The wall of text tried to answer the question sincerely of how they compare. Also it included my personal bitterness of about people who constantly piss on Esperanto for the wrong reasons. Like such as exactly this post of yours. And that's also why I stopped writing it. I wrote that it's lacking "functionality", that makes Esperanto more complex. Toki Pona is minimalist, it can't be the best language in the world for everything. But that does not make it bad. People enjoy learning it and despite what you try to make people in the Esperanto-community look like, there are a bunch of them speaking that language too for its value of minimalism, its value in playing around with the sapir-whorf-hypothesis regarding depression (it's after all the language of good), its value in finding a community, etc.

You see something, interpret it wrongly and then piss on it, for the wrong reasons.

> Toki Pona is in itself a reaction to that.

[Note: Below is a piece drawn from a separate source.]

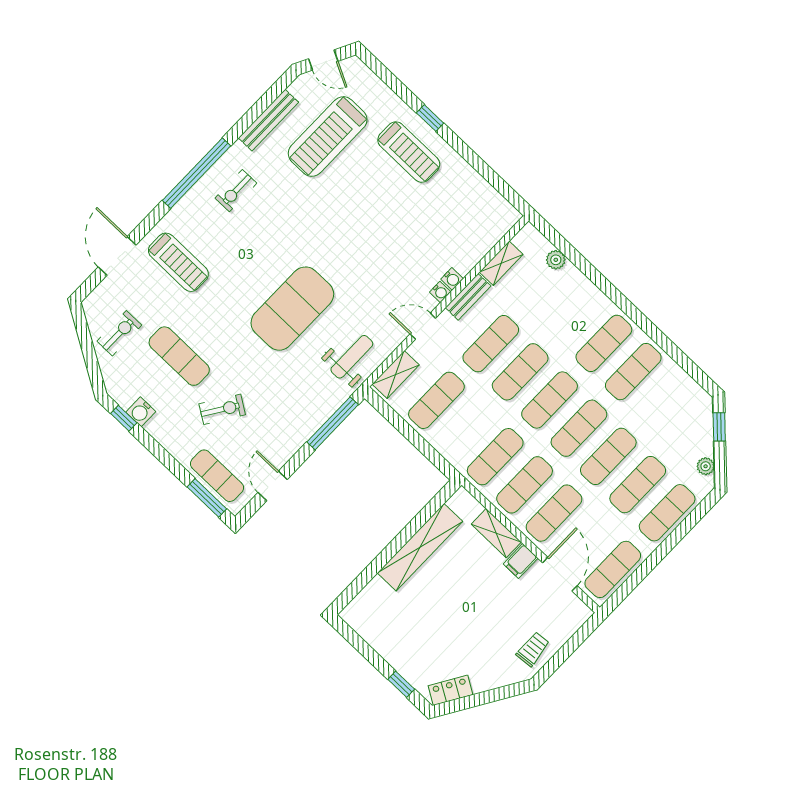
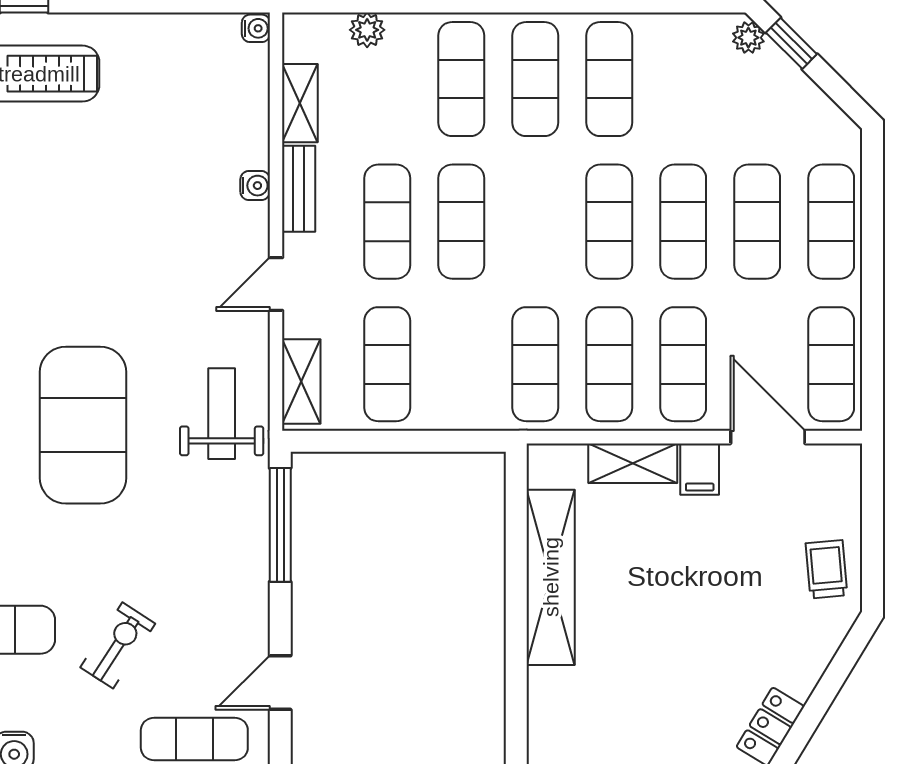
water cooler: (440, 292) -> (256, 28), moved
exercise mat: (550, 400) -> (461, 79), moved
plant: (706, 466) -> (748, 38), moved
door: (273, 486) -> (280, 683), hinge flipped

It's an exploration in > wordplay, puns, and local culture.

That a niche of people who are inclined to perfectionism, down-beating and snobbishness are also inclined to favor Toki Pona is shown by your comment.

Slight correction: Zamenhof's native languages (so far as we can tell), in a sense of what he spoke at home, were Yiddish and Russian, although he certainly learned Polish at a very young age due to place of residence. Not that it makes much difference in this case - the quirks of Esperanto phonology, such all those affricates and consonant clusters are familiar to speakers of pretty much any Slavic language. Esperanto orthography, on the other hand, appears to be inspired more by Czech than Polish - "v" rather than "w", diacritics over digraphs etc.